Bagram Air Base A Scandal

It had to happen sooner or later: the first ambiguous signals, the first irritations from the new regime in Washington. First Hillary Clinton, on her first foreign outing as secretary of state, disappointed many hoping for clear words concerning Tibet and human rights. Then it didn’t even take a week before Barack Obama’s clear statement “no Guantanamo, no torture” was relativized. Finally, Washington announced that Guantanamo would be closed in early 2010 while simultaneously announcing its intention to keep the internment camp at Bagram Air Base in Afghanistan operating. At the same time, a Pentagon report dismissed criticism of the actual conditions at Guantanamo.

Do we need to fear a regression to Bush’s old habits? That assumption would be just as wrong as were a lot of the towering hopes raised during the all-too-naïve “Obamania.” The new administration has set a foreign policy course that, in many ways, represents a clear break with the previous administration.

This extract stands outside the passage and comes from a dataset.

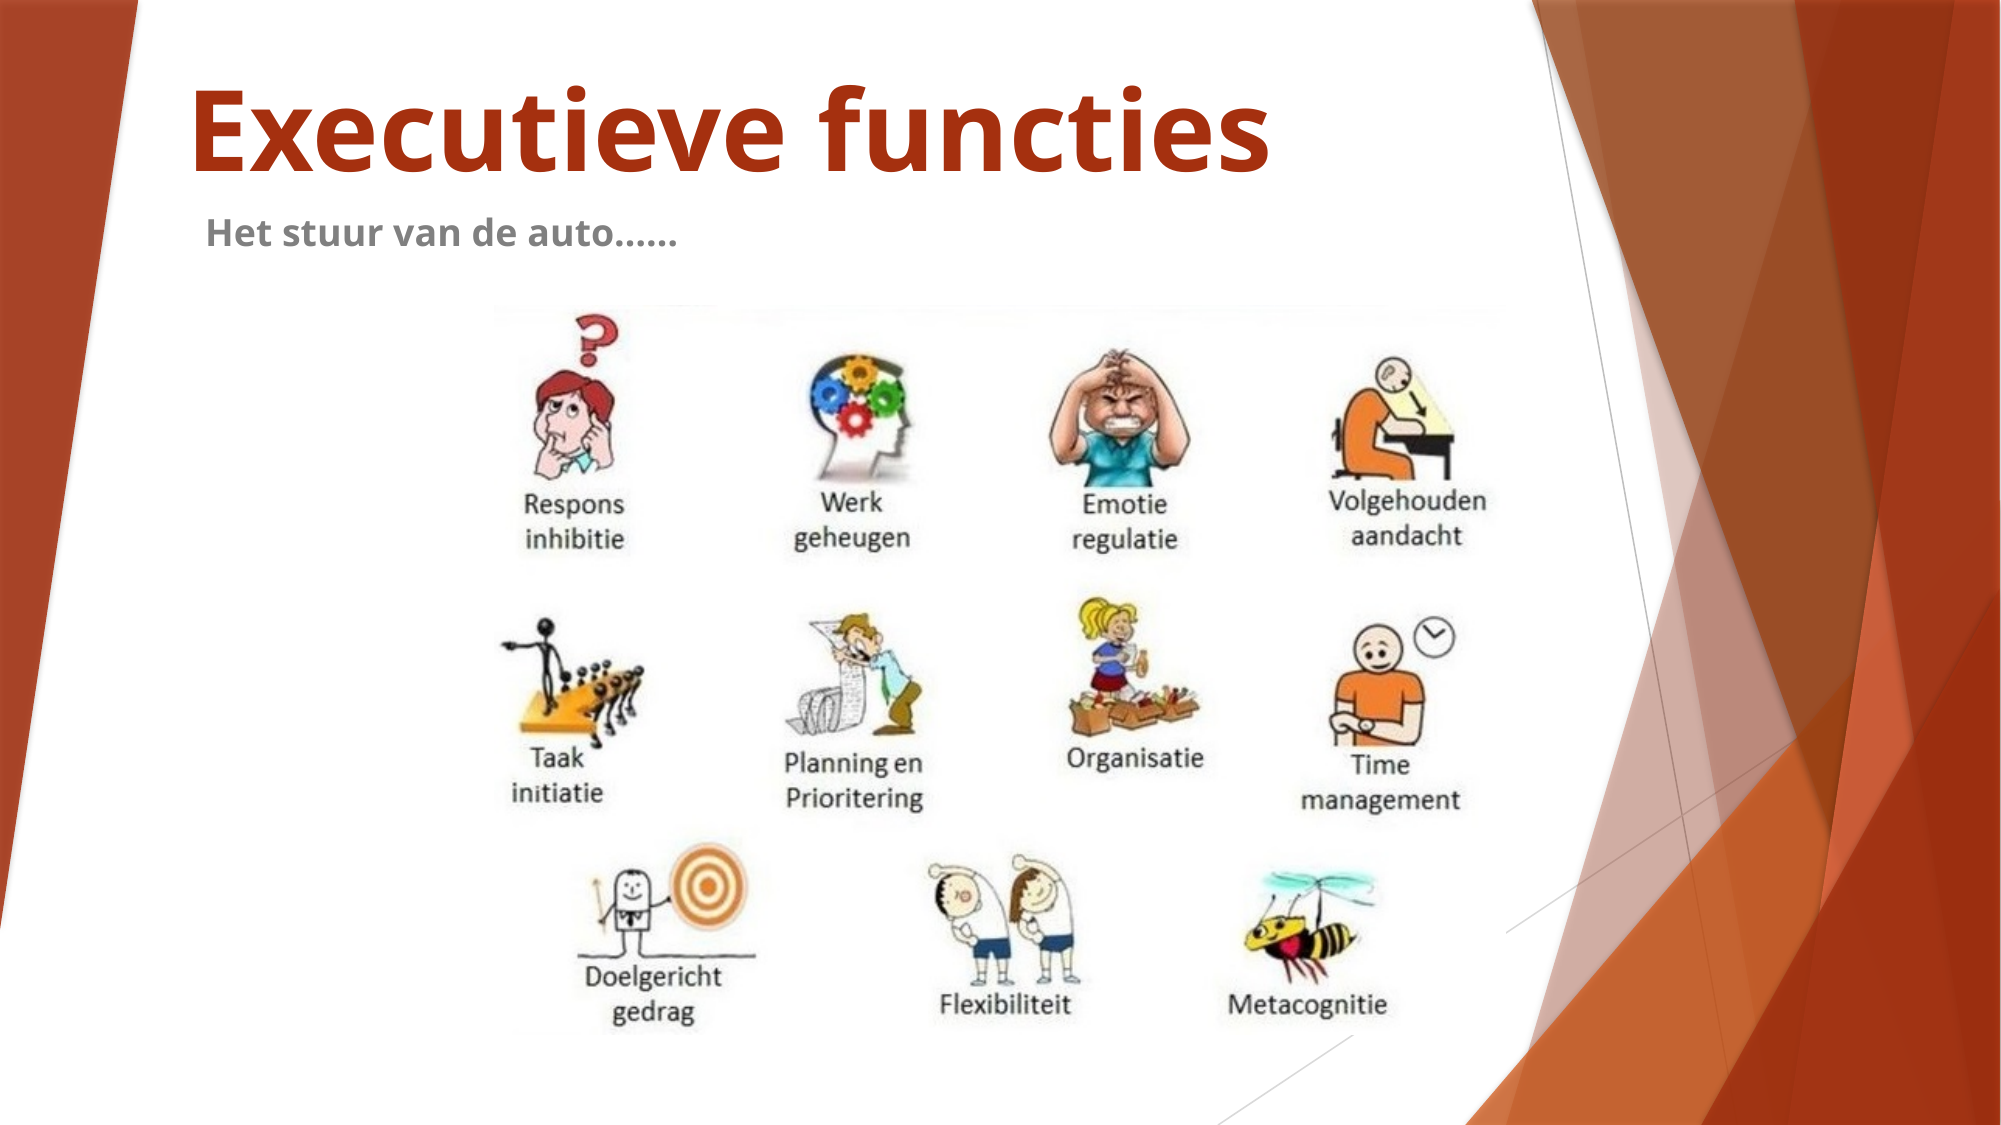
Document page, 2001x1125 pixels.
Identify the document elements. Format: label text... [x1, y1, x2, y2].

title Executieve functies [0, 48, 1288, 202]
subtitle Het stuur van de auto…… [0, 201, 694, 271]
picture [493, 305, 1507, 1035]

Clinton’s China visit fits the new approach exactly. Whereas Bush held Peking at arm’s length as a “strategic competitor,” the new Washington team wants to solidify the emerging realm of the middle in international responsibility. Partnership, instead of containment, is the new order of the day. In this way, the United States is bringing its China policy into alignment with geopolitical and economic reality. America no longer has the upper hand in the world of bilateral economic dependence. Even Bush was financing his wars with money borrowed from China. And now Obama has to sell Peking, America’s largest creditor, on the idea of financing even more American debt in order to pay for his economic stimulus package.

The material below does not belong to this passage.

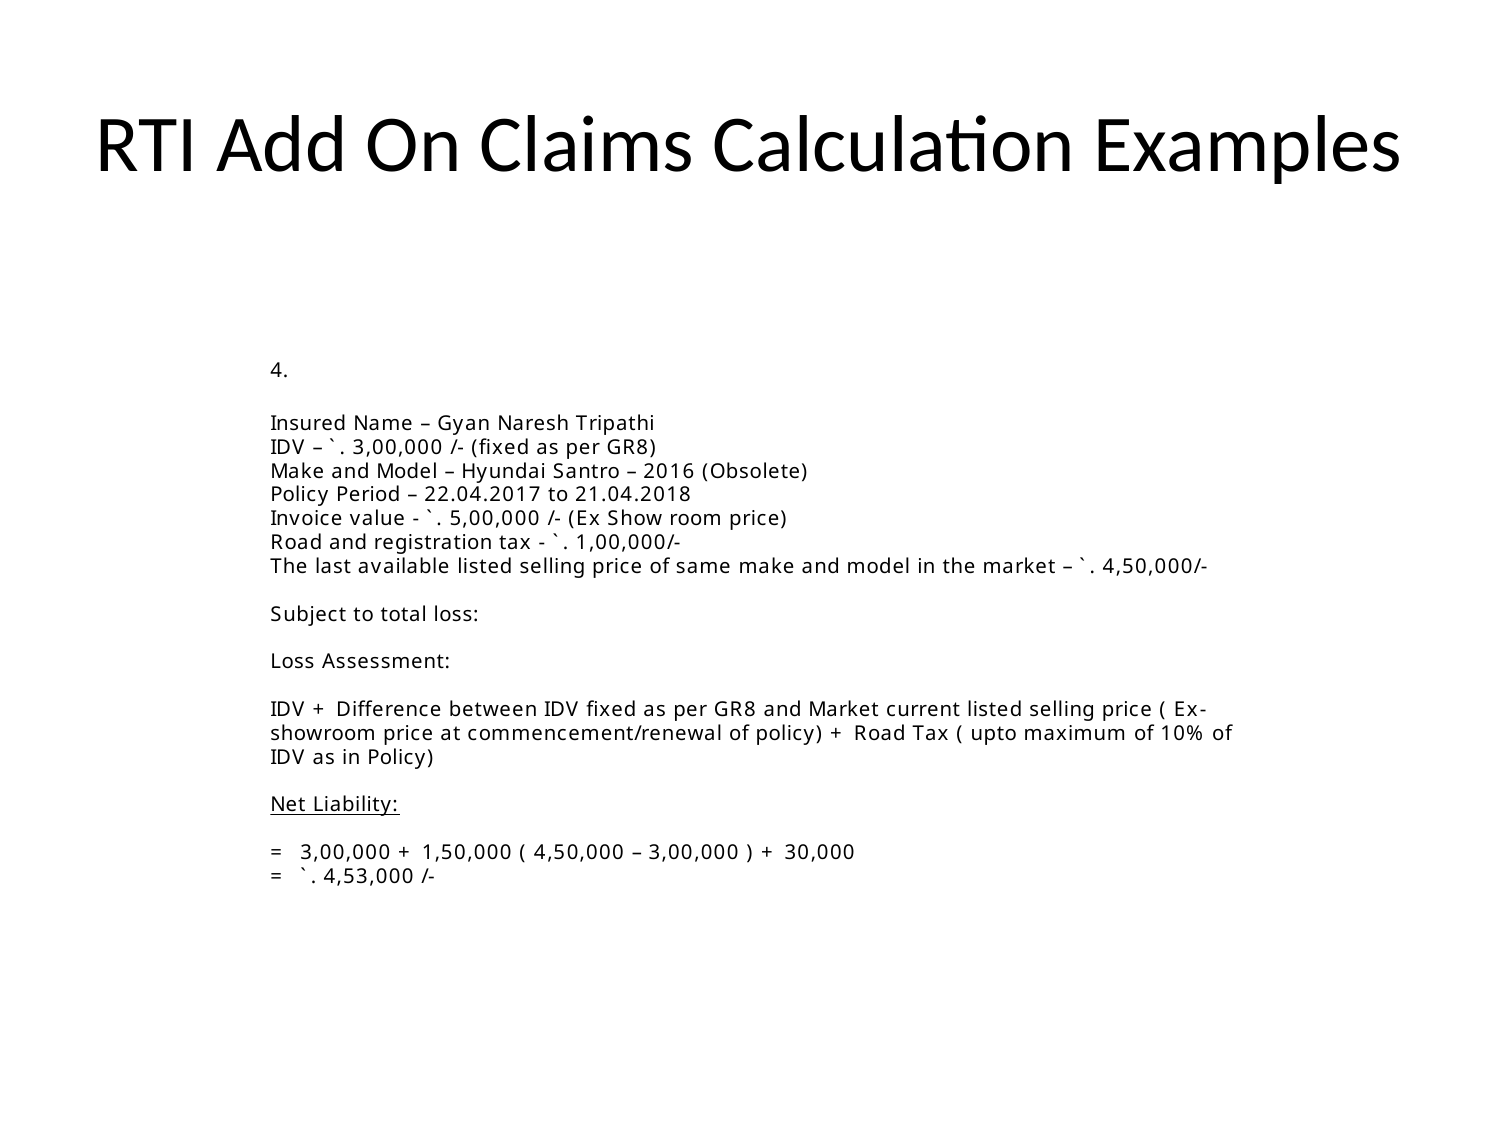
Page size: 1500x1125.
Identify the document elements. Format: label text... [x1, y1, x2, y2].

title RTI Add On Claims Calculation Examples [75, 45, 1425, 233]
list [270, 354, 1238, 917]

The fact that Clinton didn’t give the Chinese a dressing down on human rights during her Peking visit may be viewed as part of Washington’s new honesty. In dealing with China, every western nation in the past has subordinated the human rights issue to economic interests. George W. Bush pushed the chasm between America’s moral pretensions and its power projection to new depths with his “Freedom Agenda” and excessive war policy. Never had opponents had it so easy in exposing America’s flightiness and hypocrisy as at that time. The fact that Hillary Clinton did not preach to the Chinese may be a sign that Washington realizes it has to earn back moral credibility before it can start pointing fingers again.

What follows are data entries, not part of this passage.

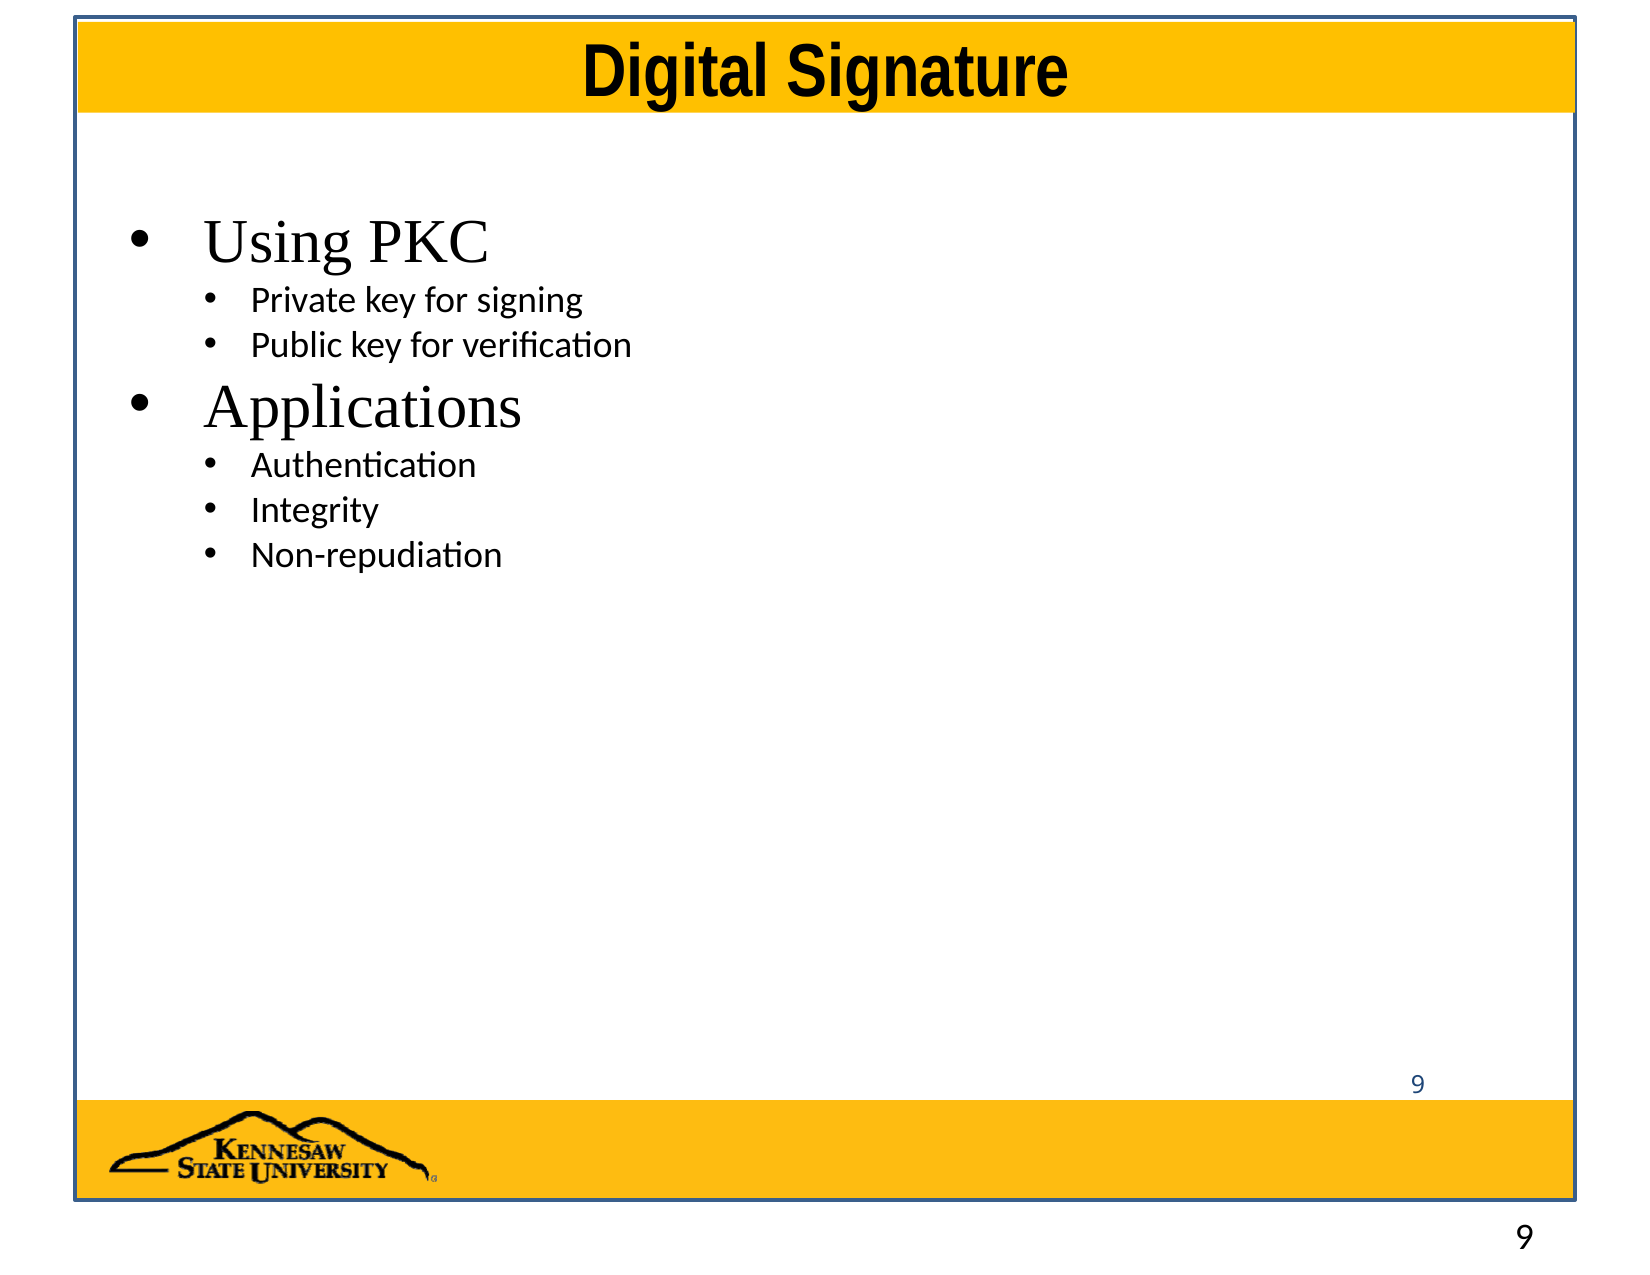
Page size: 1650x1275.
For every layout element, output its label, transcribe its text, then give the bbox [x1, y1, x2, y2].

slide_number 9 [1299, 1042, 1425, 1103]
title Digital Signature [77, 21, 1575, 113]
picture [108, 1111, 437, 1184]
list Using PKC Private key for signing Public key for verification Applications Authentication Integrity Non-repudiation [128, 200, 1500, 625]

For precisely that reason, the contradictory signals in the war on terrorism are problematic. The American prison camp at Bagram is a scandal. Inmates there endure worse living conditions and have fewer rights than the Guantanamo prisoners. To close just one of these two camps isn’t enough; internationally recognized norms of justice also have to apply to prisoners in the Hindu Kush. The same applies to the practice of “renditions,” the transporting of prisoners to avoid legal responsibilities, which Obama has also allowed to continue. And if new CIA chief Leon Panetta opens the door to more brutal interrogation methods, sympathy for a promising president and his clear words shouldn’t stand in the way.